Muse
SuspiciousAudited by ClawScan on May 10, 2026.
Overview
Muse is coherent with its stated purpose, but it grants very broad team-history access and autonomous agent control through an authenticated external CLI without clear scope or safety boundaries.
Before installing, confirm that your team approves sharing coding sessions and knowledge-base content with Tribe/Muse, verify the npm CLI source, use a limited account, avoid `-force -all` and autonomous-agent commands unless you intend them, and monitor or stop any spawned agents.
Findings (4)
Artifact-based informational review of SKILL.md, metadata, install specs, static scan signals, and capability signals. ClawScan does not execute the skill or run runtime probes.
Private code, prompts, commands, and team discussions could be searched, synced, and reused by the agent; stale or poisoned history could also influence future answers.
The skill is designed to expose broad historical coding context to the agent, but the artifacts do not define path limits, exclusions, retention, or how this context is reused across tasks.
Give ClawBot access to your team's entire coding history... past sessions, team knowledge, and project context
Use only with team consent, confirm the provider's storage and retention rules, define project/path exclusions, and avoid broad sync or search unless needed.
Autonomous agents could continue acting across the codebase beyond the user's immediate request if started without careful supervision.
The documented workflow can spawn subagents and run autonomous agent sessions on an interval, but no artifact states approval, timeout, workspace, or rollback limits.
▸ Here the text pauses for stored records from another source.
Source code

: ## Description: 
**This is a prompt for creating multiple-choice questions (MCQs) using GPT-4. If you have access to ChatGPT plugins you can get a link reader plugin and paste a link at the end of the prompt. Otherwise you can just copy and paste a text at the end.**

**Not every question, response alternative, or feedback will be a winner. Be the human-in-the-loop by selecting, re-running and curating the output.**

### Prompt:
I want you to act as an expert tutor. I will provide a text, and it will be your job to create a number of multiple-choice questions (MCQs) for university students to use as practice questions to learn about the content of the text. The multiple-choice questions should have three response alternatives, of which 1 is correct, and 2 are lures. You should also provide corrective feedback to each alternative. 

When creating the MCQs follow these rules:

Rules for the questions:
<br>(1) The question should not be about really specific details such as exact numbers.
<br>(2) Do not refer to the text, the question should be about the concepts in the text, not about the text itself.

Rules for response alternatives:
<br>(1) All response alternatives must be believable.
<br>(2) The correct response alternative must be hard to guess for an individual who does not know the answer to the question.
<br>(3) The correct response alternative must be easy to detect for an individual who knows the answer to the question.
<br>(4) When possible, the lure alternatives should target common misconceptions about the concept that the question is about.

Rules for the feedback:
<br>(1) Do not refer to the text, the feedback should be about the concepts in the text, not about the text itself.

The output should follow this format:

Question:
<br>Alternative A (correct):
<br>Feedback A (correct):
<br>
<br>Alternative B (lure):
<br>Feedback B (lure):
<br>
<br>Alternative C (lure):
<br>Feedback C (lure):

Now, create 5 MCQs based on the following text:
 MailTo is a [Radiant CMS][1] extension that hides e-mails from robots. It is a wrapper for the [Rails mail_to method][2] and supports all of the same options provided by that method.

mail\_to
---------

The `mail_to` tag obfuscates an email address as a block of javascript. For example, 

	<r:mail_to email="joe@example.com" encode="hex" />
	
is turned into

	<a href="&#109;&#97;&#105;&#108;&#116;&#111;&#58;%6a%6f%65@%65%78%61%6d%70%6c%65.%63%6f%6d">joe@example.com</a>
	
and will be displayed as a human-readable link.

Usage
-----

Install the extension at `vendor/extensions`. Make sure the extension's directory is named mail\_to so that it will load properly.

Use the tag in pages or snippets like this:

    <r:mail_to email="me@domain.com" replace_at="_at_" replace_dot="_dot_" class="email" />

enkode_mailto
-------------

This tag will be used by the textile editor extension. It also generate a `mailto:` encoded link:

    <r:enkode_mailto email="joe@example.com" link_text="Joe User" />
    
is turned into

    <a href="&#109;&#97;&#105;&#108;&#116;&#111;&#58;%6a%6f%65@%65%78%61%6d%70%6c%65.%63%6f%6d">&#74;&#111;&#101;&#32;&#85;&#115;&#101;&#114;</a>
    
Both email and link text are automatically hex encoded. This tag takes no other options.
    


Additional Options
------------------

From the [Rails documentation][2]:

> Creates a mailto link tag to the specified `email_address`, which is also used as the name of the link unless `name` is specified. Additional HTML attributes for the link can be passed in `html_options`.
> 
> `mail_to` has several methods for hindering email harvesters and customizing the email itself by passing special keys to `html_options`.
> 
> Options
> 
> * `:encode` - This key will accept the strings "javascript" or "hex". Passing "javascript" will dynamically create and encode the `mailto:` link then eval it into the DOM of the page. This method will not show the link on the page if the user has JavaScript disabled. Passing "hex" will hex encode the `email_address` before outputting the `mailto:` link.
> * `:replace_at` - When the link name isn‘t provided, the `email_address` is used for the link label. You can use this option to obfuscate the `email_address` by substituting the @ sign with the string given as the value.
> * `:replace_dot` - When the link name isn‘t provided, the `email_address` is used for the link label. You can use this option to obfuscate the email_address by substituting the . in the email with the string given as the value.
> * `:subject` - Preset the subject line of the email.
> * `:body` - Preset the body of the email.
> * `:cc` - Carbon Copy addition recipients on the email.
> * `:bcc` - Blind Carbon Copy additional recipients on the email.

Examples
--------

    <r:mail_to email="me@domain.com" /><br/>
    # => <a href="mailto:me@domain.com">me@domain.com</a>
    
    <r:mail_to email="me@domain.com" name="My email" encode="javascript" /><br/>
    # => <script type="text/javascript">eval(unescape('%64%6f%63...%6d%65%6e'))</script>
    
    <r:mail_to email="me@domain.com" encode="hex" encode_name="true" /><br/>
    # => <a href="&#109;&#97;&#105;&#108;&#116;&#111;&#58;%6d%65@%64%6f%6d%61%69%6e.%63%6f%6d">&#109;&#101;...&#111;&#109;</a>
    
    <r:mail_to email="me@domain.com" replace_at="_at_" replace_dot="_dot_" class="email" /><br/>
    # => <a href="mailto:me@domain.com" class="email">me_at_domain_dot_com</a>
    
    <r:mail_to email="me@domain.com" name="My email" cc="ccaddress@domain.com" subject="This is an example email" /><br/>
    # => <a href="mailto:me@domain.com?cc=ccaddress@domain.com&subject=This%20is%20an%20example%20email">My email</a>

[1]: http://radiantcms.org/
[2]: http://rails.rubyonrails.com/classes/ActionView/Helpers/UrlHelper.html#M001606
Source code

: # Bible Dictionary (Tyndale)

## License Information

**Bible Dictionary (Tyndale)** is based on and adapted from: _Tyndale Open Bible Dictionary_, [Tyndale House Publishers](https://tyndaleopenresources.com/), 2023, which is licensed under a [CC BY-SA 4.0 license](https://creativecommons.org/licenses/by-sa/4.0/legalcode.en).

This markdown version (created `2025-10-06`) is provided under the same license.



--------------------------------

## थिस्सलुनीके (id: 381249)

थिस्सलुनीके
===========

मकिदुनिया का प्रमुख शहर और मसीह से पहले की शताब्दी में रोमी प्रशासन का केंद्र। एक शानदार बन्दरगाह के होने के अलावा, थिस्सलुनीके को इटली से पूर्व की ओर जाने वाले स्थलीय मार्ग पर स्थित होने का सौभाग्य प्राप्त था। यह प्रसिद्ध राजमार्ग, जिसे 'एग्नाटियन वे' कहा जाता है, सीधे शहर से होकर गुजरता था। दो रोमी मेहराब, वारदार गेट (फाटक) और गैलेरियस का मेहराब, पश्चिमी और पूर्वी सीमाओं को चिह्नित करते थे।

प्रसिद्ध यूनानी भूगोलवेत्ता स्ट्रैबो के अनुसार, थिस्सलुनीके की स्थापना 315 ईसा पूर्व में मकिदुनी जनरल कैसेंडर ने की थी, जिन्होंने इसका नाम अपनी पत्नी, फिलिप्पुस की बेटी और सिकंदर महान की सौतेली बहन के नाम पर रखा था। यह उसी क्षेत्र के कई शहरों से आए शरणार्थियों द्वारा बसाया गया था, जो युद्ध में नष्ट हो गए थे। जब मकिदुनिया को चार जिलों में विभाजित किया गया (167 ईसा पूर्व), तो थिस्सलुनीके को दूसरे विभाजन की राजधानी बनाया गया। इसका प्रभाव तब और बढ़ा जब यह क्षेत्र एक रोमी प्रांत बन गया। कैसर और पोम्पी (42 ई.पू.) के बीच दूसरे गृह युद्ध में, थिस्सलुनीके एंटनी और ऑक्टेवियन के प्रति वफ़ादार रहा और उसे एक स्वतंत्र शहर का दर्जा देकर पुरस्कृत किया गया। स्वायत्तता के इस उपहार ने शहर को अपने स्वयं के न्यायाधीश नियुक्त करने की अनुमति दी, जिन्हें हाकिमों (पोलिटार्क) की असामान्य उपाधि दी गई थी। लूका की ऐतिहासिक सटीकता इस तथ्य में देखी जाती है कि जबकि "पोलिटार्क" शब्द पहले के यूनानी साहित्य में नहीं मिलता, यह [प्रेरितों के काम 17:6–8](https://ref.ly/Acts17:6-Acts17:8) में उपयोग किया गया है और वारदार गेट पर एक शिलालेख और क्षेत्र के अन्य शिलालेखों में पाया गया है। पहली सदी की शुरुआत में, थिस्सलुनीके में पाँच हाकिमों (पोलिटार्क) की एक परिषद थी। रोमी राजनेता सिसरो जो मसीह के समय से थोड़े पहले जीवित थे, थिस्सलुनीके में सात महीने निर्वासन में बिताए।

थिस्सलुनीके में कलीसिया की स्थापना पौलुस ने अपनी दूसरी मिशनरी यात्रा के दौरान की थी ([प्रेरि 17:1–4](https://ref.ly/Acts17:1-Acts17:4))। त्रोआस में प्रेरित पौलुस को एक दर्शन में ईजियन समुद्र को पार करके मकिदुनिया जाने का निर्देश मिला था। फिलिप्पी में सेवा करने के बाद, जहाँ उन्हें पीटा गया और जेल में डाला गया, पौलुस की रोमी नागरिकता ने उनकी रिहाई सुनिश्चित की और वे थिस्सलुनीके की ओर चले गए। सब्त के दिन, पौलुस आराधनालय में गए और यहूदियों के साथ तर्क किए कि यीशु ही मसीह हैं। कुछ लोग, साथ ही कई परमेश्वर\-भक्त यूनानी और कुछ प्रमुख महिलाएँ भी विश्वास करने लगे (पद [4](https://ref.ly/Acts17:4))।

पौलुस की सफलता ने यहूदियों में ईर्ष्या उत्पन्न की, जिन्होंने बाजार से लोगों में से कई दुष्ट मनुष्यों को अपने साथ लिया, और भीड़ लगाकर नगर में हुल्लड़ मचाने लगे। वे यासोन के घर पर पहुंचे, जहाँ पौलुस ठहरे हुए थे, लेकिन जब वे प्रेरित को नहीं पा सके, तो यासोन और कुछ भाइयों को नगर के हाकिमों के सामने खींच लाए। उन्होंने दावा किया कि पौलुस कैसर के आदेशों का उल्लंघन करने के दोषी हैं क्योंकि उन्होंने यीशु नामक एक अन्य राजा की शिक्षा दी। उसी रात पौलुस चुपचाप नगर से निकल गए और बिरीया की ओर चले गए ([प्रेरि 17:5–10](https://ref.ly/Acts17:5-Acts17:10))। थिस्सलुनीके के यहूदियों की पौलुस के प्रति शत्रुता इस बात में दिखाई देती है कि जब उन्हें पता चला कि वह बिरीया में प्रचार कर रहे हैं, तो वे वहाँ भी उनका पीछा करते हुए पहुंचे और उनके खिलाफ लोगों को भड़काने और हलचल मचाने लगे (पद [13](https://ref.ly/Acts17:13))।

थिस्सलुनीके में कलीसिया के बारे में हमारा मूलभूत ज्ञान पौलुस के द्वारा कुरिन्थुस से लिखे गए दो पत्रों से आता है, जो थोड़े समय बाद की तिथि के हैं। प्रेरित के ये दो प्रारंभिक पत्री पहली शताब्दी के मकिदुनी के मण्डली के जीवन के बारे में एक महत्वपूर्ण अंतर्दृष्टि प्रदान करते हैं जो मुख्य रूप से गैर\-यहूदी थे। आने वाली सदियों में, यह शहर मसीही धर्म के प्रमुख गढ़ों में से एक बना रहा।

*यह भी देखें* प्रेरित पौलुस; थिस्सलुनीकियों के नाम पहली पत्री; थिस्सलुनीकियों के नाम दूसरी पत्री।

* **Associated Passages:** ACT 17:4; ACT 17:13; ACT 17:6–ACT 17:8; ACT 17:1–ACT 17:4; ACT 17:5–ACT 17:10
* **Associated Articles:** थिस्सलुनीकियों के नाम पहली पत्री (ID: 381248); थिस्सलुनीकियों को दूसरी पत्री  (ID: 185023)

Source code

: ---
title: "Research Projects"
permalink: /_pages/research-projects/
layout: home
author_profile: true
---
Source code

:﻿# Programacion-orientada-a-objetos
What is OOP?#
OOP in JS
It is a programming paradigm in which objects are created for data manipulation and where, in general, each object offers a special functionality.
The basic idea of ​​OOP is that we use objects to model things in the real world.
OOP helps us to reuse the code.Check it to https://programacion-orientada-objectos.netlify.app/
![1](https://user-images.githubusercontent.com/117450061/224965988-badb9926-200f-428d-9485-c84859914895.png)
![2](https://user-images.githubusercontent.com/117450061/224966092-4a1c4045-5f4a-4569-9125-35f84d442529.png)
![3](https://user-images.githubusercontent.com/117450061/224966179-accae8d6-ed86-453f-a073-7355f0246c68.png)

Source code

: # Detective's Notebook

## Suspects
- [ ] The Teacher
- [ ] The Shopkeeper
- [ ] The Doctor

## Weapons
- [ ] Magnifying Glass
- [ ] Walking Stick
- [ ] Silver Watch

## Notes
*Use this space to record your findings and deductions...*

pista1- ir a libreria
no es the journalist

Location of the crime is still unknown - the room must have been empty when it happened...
tribe muse spawn "Fix the login bug" fix-login ... tribe circuit auto --interval 30
Require explicit user approval before `muse spawn`, `circuit spawn`, or `circuit auto`; monitor active agents and use kill/stop commands promptly when finished.
ClawBot may act using the privileges of the logged-in Tribe account, including access to team data or agent controls available to that account.
The skill relies on a logged-in CLI session that may carry access to team coding history and agent-management privileges, but the artifacts do not define credential scope or least-privilege expectations.
Requires authentication: Run `tribe login` first. Most commands need an active session.
Use a least-privileged account or workspace, verify what `tribe login` grants, and revoke the session when the skill is no longer needed.
The safety of the installed CLI package is outside this artifact review.
The skill depends on an external npm CLI package for its real behavior, while the submitted artifacts contain no code files for review.
install:\n method: npm\n package: "@_xtribe/cli"\n postInstall: "tribe login"
Install only from a trusted npm source, check the package publisher and version, and prefer pinned versions or vendor documentation before deployment.